Her car still had lower intake gasket failure and the old gaskets looked every bit as bad as any I have seen out of a Dexcool 3.1 or 3.4.

My experience leads me to believe the failure point is with the gasket itself and not really a coolant issue.


I agree. I too have seen degraded gaskets in the older systems with "green" coolant.

Something to consider- the fabled GM gaskets were made from PA66 plastic. Now that same material is ALL OVER the cooling system. First and most notably, the side tanks of your radiator. If Dex-Cool truly was the plastic eating monster people made it out to be, the every radiator it was installed in would be a pile of goo in a year or two.

The biggest thing to remember with Dex-Cool is to keep the cooling system 100% full and to use a new OEM radiator cap. Also keep extra coolant in the recovery tank to aid in refilling the radiator when the engine cools back down.


Correct. Dex is not a problem. We run our service vans to component failure since 2004, that is almost always more than 200k miles. Never an issue here with Dex. Those same vans have open reservoirs and a HUGE added on heat exchanger which virtually guarantees air in the coolant. When we tear them down for a water pump they are clean and sludge free.

Our Silverados rarely need any service at all to the cooling system, and they have pressurized reservoirs.
 
Gonna have to find a different brand to test than Peak if your looking for problems. They are a non 2EH formula and one of the better organic acid technology "universal" type coolants on the market.
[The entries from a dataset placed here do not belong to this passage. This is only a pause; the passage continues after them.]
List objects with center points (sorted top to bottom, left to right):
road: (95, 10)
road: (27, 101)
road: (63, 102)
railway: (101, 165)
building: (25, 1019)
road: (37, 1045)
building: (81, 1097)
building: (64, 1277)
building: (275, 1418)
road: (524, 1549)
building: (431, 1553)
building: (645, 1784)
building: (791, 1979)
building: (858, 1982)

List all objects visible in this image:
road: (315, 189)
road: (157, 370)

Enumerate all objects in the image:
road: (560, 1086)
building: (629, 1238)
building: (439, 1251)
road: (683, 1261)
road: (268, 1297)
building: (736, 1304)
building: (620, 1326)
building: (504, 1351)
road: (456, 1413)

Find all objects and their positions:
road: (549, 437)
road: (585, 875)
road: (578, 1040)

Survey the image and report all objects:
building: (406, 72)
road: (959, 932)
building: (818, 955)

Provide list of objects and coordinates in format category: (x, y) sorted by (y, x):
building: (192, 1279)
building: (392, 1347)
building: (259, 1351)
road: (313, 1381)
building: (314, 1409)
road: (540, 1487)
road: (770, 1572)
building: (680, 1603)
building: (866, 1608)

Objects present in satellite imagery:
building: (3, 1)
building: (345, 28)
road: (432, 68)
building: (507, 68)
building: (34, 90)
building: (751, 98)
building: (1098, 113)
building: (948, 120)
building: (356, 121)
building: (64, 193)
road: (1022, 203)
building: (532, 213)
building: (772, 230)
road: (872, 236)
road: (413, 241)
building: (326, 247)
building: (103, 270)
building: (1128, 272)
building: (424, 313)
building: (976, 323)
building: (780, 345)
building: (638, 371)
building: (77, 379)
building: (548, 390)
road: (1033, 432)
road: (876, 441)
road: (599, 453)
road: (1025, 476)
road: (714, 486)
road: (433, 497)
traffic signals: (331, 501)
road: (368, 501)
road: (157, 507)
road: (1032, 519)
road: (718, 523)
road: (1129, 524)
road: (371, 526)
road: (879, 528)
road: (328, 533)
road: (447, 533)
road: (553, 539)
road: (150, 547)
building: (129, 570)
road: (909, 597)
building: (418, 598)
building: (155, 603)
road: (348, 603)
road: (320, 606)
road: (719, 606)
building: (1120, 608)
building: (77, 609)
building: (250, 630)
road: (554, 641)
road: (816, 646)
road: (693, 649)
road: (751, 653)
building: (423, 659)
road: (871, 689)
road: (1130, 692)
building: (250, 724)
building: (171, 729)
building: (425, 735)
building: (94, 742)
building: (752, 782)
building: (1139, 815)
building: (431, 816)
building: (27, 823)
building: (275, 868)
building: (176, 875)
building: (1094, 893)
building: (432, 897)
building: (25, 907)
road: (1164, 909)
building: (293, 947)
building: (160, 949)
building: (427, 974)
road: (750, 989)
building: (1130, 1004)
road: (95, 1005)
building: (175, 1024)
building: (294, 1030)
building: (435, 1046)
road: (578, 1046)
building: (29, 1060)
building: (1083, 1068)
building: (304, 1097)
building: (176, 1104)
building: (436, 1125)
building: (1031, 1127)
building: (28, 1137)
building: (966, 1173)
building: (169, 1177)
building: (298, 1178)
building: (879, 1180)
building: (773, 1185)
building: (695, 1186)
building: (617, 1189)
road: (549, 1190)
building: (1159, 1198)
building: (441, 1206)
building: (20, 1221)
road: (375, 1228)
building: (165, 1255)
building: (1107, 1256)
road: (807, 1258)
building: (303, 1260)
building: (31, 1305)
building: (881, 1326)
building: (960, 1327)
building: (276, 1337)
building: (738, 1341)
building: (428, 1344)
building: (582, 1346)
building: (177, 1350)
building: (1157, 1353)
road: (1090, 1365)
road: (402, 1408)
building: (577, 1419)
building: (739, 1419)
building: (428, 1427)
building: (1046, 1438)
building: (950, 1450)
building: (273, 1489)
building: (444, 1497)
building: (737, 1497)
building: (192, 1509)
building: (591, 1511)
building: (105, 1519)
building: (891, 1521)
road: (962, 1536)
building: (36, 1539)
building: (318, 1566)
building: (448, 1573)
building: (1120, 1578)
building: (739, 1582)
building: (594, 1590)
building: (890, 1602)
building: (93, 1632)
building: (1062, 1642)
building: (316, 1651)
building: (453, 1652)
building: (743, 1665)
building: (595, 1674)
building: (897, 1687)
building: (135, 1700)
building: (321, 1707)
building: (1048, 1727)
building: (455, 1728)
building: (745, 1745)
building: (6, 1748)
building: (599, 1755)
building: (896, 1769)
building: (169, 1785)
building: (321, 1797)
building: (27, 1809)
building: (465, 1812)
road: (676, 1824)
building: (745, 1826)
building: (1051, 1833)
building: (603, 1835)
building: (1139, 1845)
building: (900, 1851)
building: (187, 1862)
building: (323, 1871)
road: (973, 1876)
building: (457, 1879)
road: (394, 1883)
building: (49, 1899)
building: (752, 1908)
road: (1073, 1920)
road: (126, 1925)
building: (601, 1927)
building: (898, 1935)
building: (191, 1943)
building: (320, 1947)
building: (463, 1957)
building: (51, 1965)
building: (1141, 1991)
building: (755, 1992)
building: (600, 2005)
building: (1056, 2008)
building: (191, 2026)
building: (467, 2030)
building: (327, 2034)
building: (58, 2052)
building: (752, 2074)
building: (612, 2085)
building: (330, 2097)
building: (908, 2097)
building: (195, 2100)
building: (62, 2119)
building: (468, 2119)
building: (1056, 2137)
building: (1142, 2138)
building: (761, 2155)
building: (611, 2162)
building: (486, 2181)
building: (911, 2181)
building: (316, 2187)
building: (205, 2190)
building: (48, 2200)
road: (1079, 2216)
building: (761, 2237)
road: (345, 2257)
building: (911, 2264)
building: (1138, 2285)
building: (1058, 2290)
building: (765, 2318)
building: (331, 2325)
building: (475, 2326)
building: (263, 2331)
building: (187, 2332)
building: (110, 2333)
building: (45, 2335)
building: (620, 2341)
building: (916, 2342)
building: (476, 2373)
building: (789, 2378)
I've personally ran this through my Cummins engines for hundreds of thousands of miles with not one issue. Those cooling systems see some real abuse. Heavy towing, high GVW.

http://peakauto.com/products/antifreeze-coolants/automotive/global-lifetime-full-strength/
 
Originally Posted By: jrmason
Gonna have to find a different brand to test than Peak if your looking for problems. They are a non 2EH formula and one of the better organic acid technology "universal" type coolants on the market. I've personally ran this through my Cummins engines for hundreds of thousands of miles with not one issue. Those cooling systems see some real abuse. Heavy towing, high GVW.

http://peakauto.com/products/antifreeze-coolants/automotive/global-lifetime-full-strength/



Peak Global Lifetime is a non 2-EHA formula....Peak Longlife contains 2-EHA.
Peak Global Lifetime is an excellent product but is hard to find in the 'Full Strength' formula. I used it to replace the OEM coolant in my Corolla (at 70K) and have had no problems (now at 105K).